EXERCISE TASKS:
1 - Write out, word for word, the stretch of the passage on entrepreneurial fear from "In a survey" through "and job growth.".
2 - Name everything that, according to the passage on entrepreneurial fear, is being stifled by the fear of starting a business.

EXTRACTED TEXT:

· · · · ·

As an entrepreneur, there is added pressure to be successful not only because of the employees, partners and investors relying on you, but mostly because you are proving to yourself, your family and your friends that your idea is worthy and you have the gumption to make it happen.
In a survey commissioned by Weebly, Wakefield Research found that one-third of Americans are more afraid to start their own business than to jump out of a plane. With new business creation down 65 percent since the 1980s, this very real fear is stifling ideas, the economy and job growth.
So, what triggers entrepreneurial fear? And how do you overcome it and build a successful business? It's all about finding the courage to take the first step, wholeheartedly commit to your idea and believe in yourself.
Below are a few ways to overcome some of the biggest mental roadblocks entrepreneurs face that I've picked up from my own journey and discussions with fellow entrepreneurs.
Set attainable goals -- then ignore your inner perfectionist.
Where do you even begin? There is an inordinate amount of detail to think about and processes to put in place. If there is one trait entrepreneurs have in common it's the ability to set goals. Start by identifying what your overall company mission is, and build smaller, achievable tasks that serve as stepping stones to reaching that mission. Those small goals will not only make the company mission more digestible and less intimidating but will give you a good indication of where to actually begin. Entrepreneurs are often type-A perfectionists, but remember that everything does not have to be perfect to start testing versions of your product, start building your own website and talking about your business to anyone who will listen.

· · · · ·

COLLECTED DATA:
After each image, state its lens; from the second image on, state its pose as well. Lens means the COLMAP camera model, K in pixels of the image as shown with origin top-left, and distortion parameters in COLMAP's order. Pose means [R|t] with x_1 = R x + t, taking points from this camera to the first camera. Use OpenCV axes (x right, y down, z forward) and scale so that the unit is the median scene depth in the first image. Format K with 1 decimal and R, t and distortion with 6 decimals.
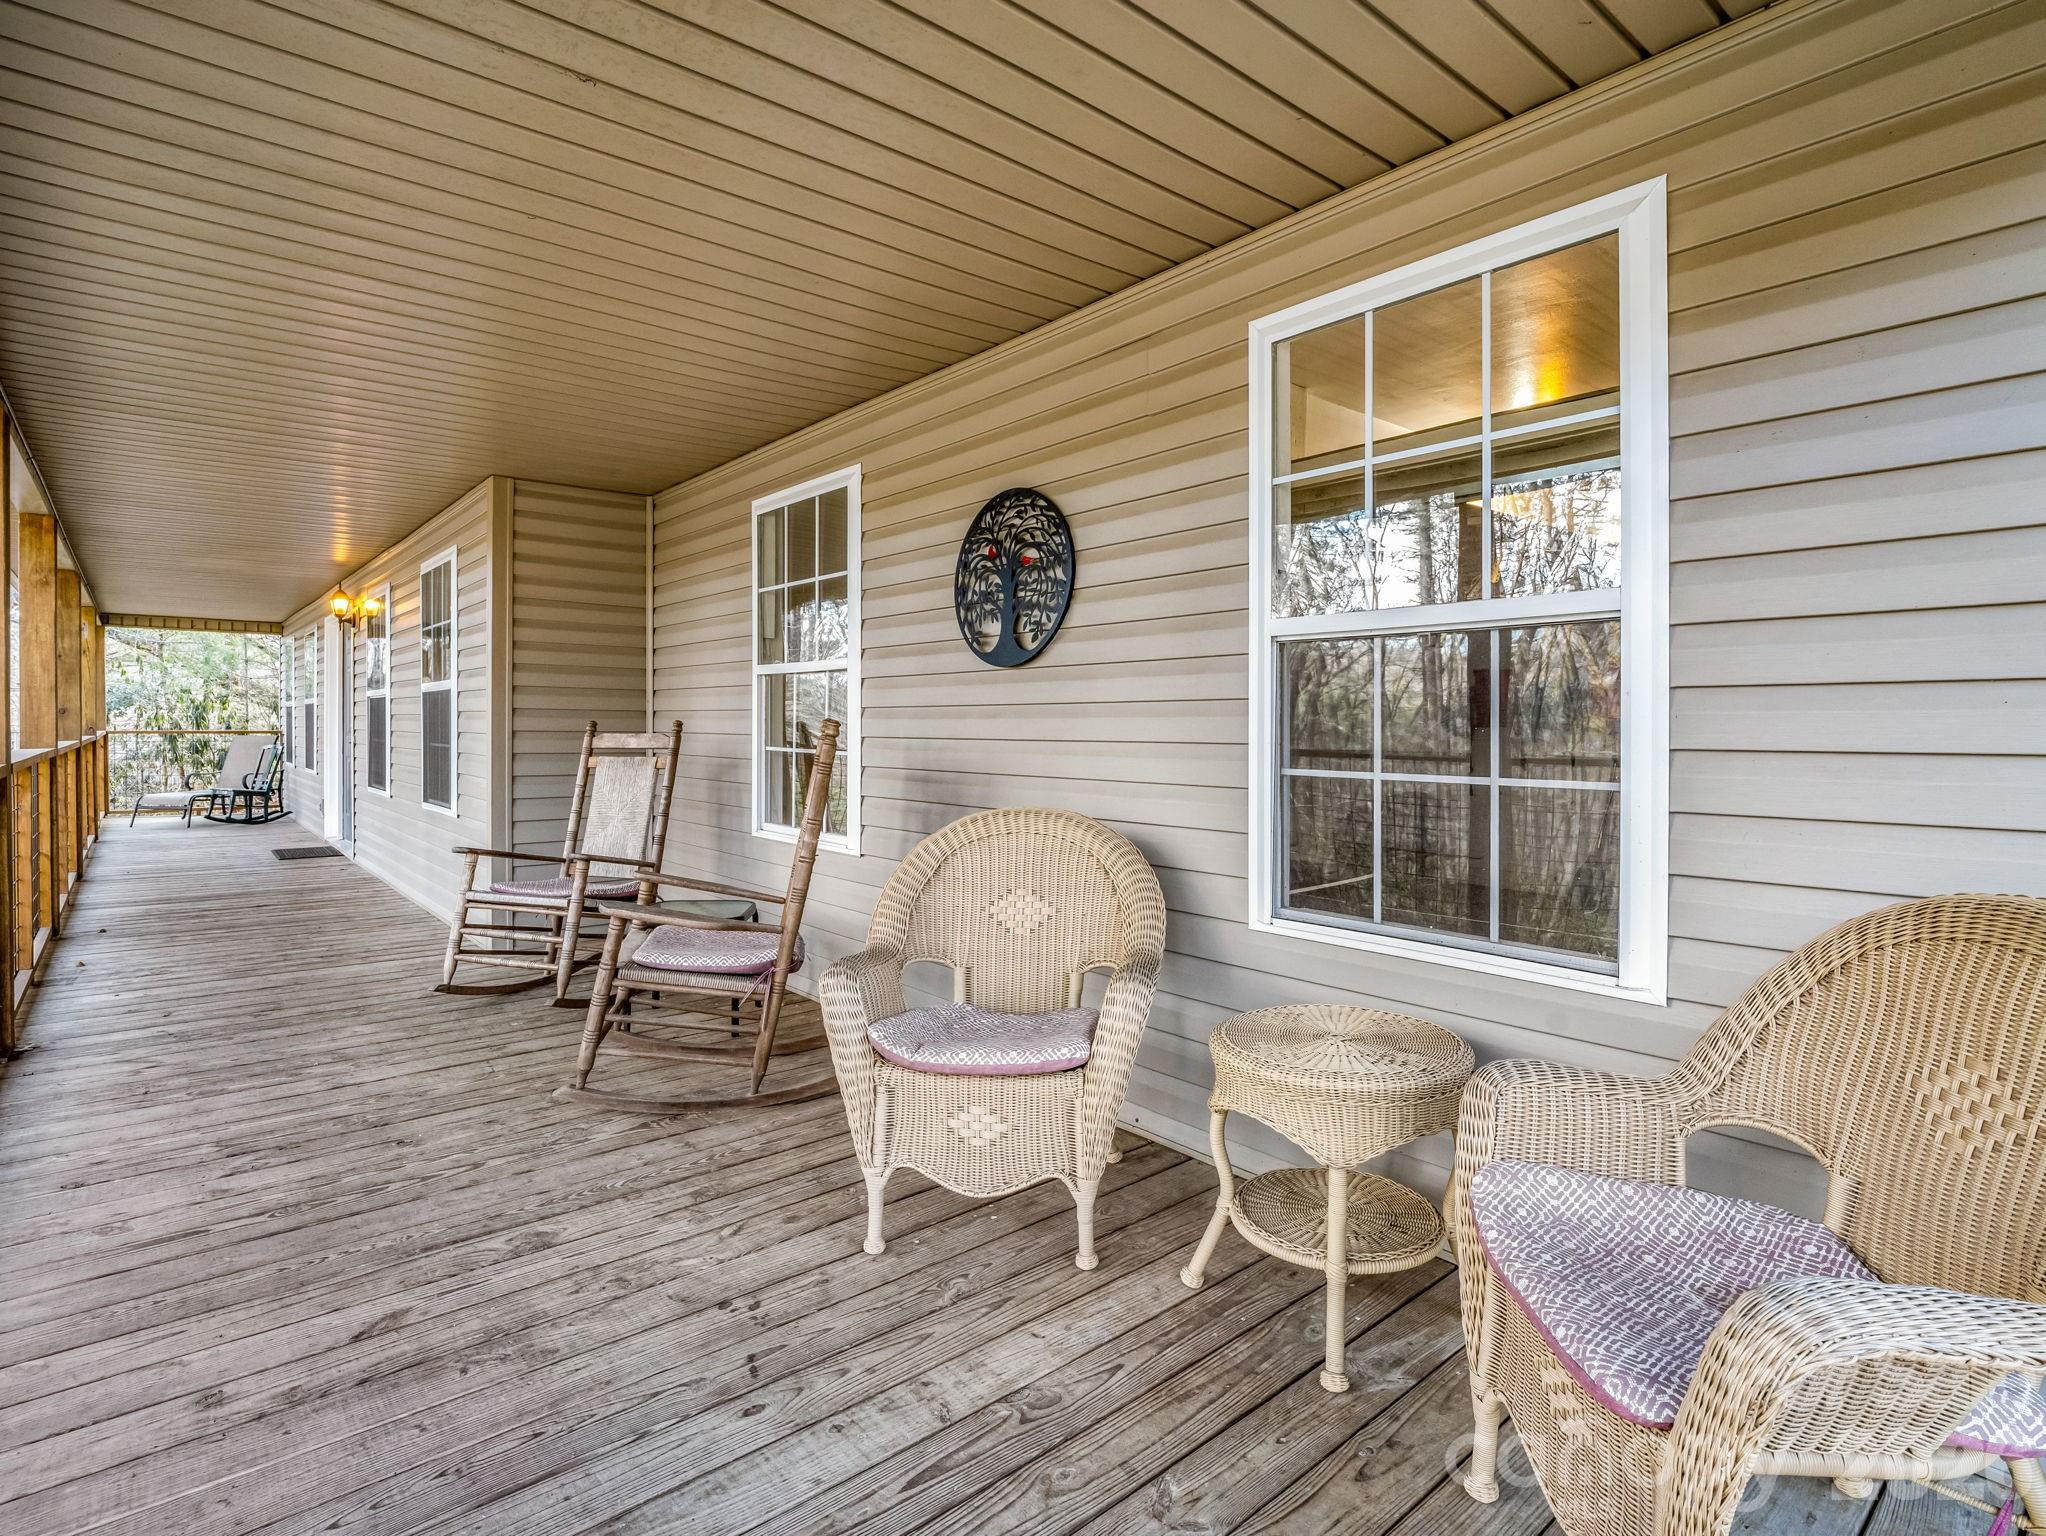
lens RADIAL K [[1025.3, 0, 1022.5], [0, 1025.3, 746.1], [0, 0, 1]] dist [-0.014056, -0.000483]
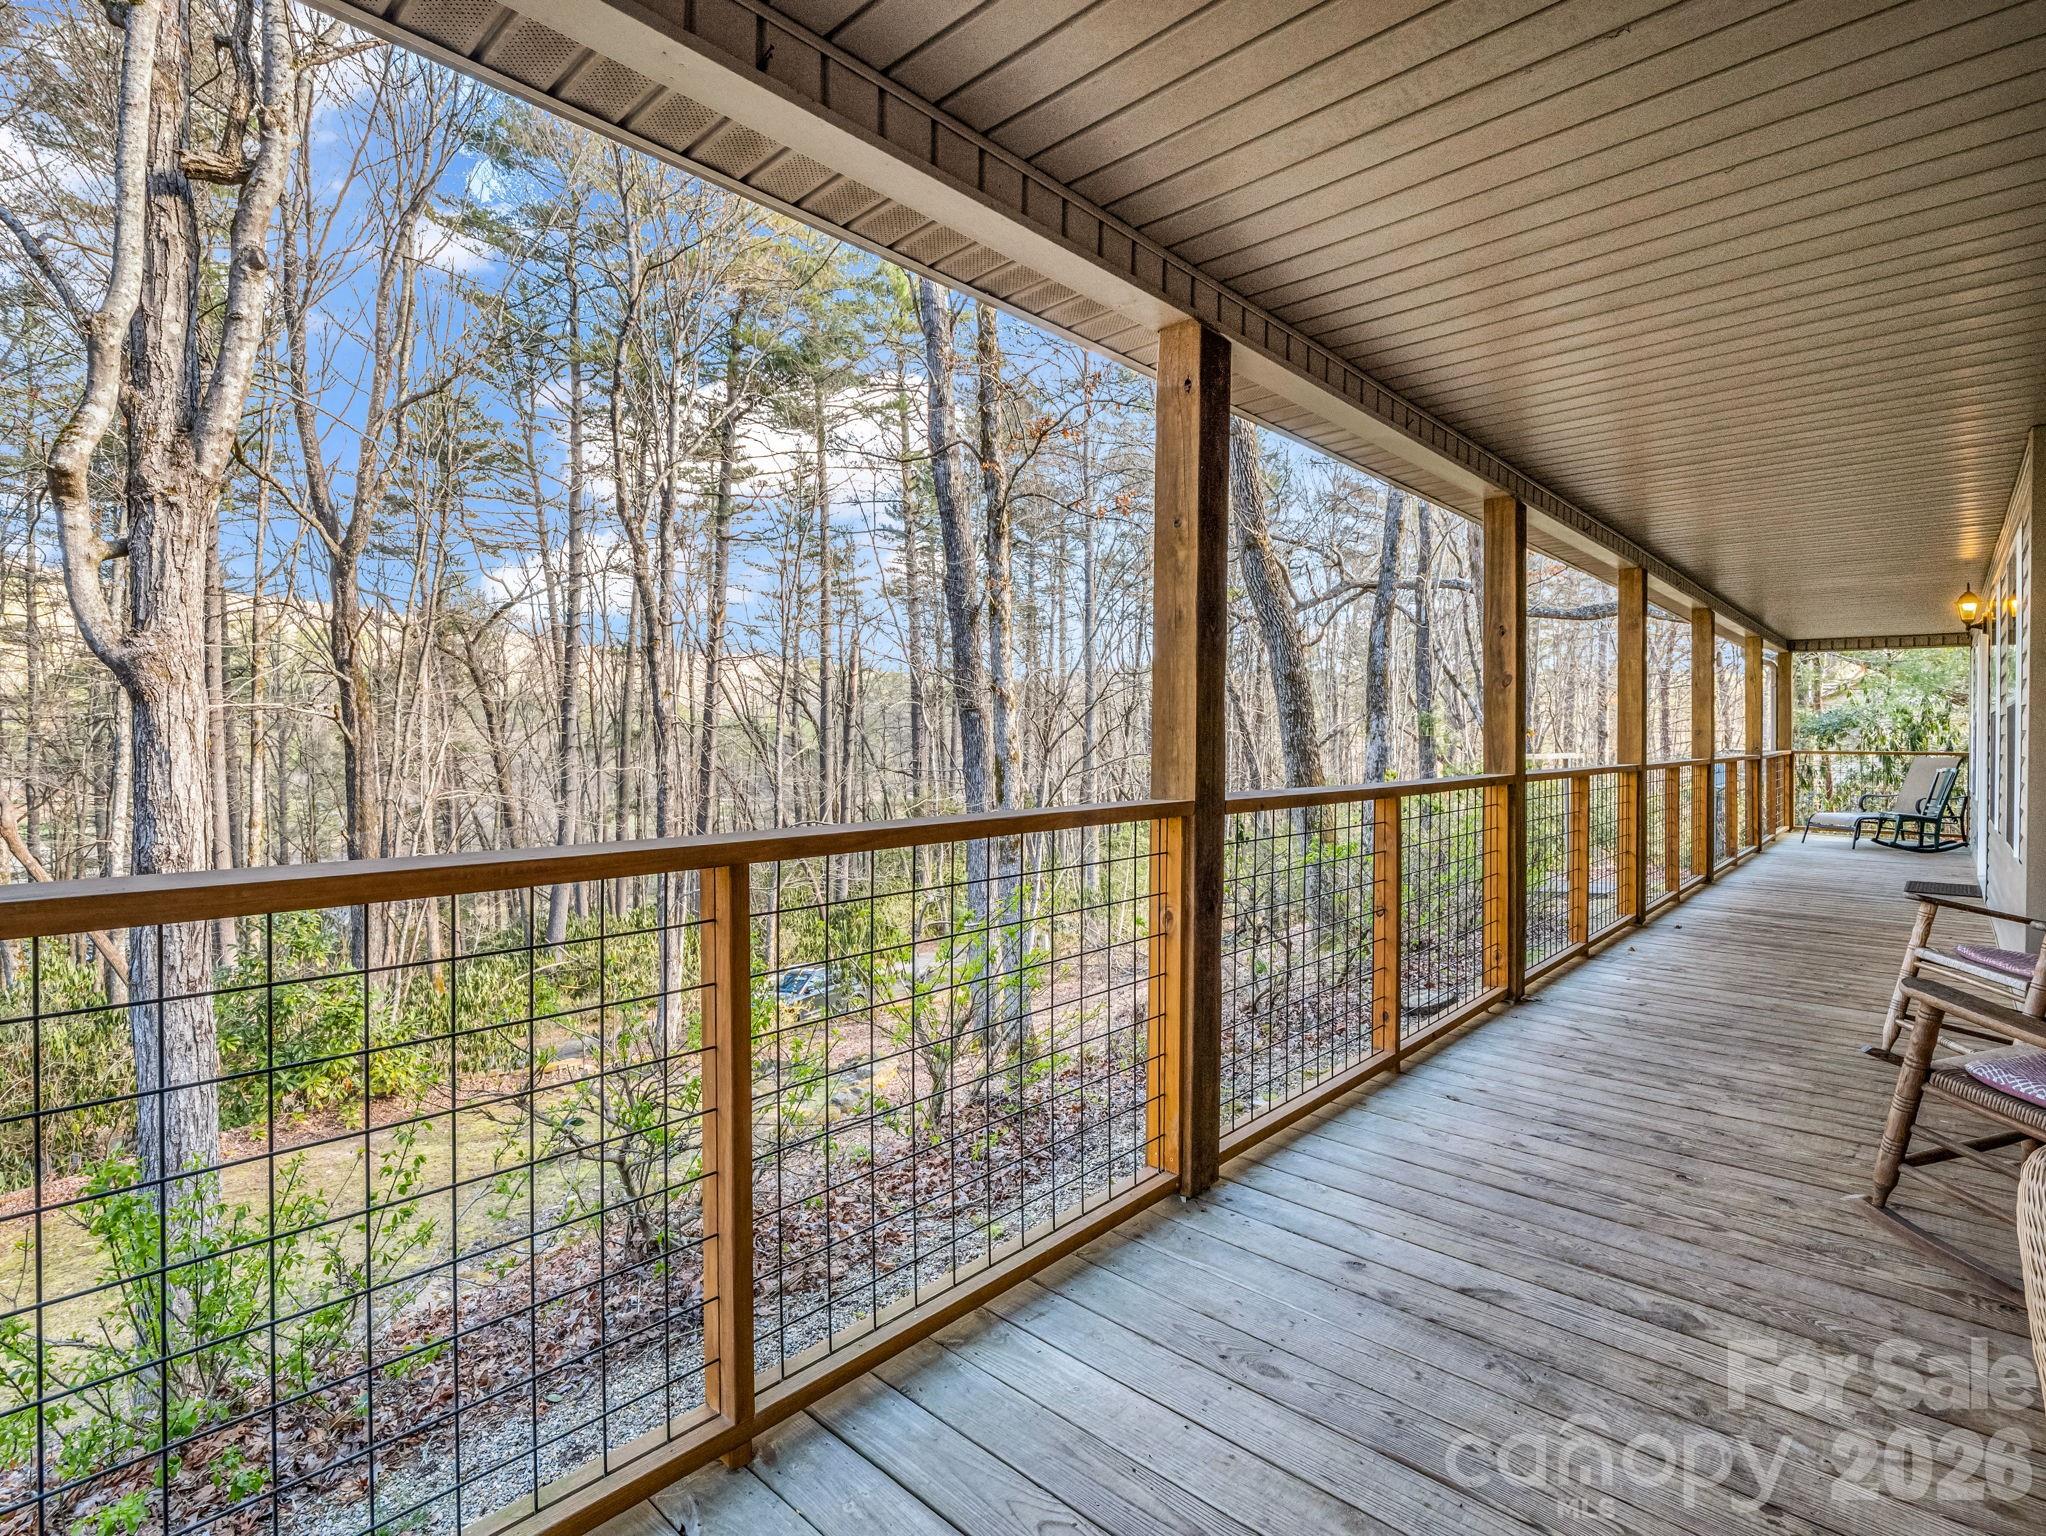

· · · · ·

PER-TASK ANSWERS:
1 -
In a survey commissioned by Weebly, Wakefield Research found that one-third of Americans are more afraid to start their own business than to jump out of a plane. With new business creation down 65 percent since the 1980s, this very real fear is stifling ideas, the economy and job growth.

2 -
- Ideas
- The economy
- Job growth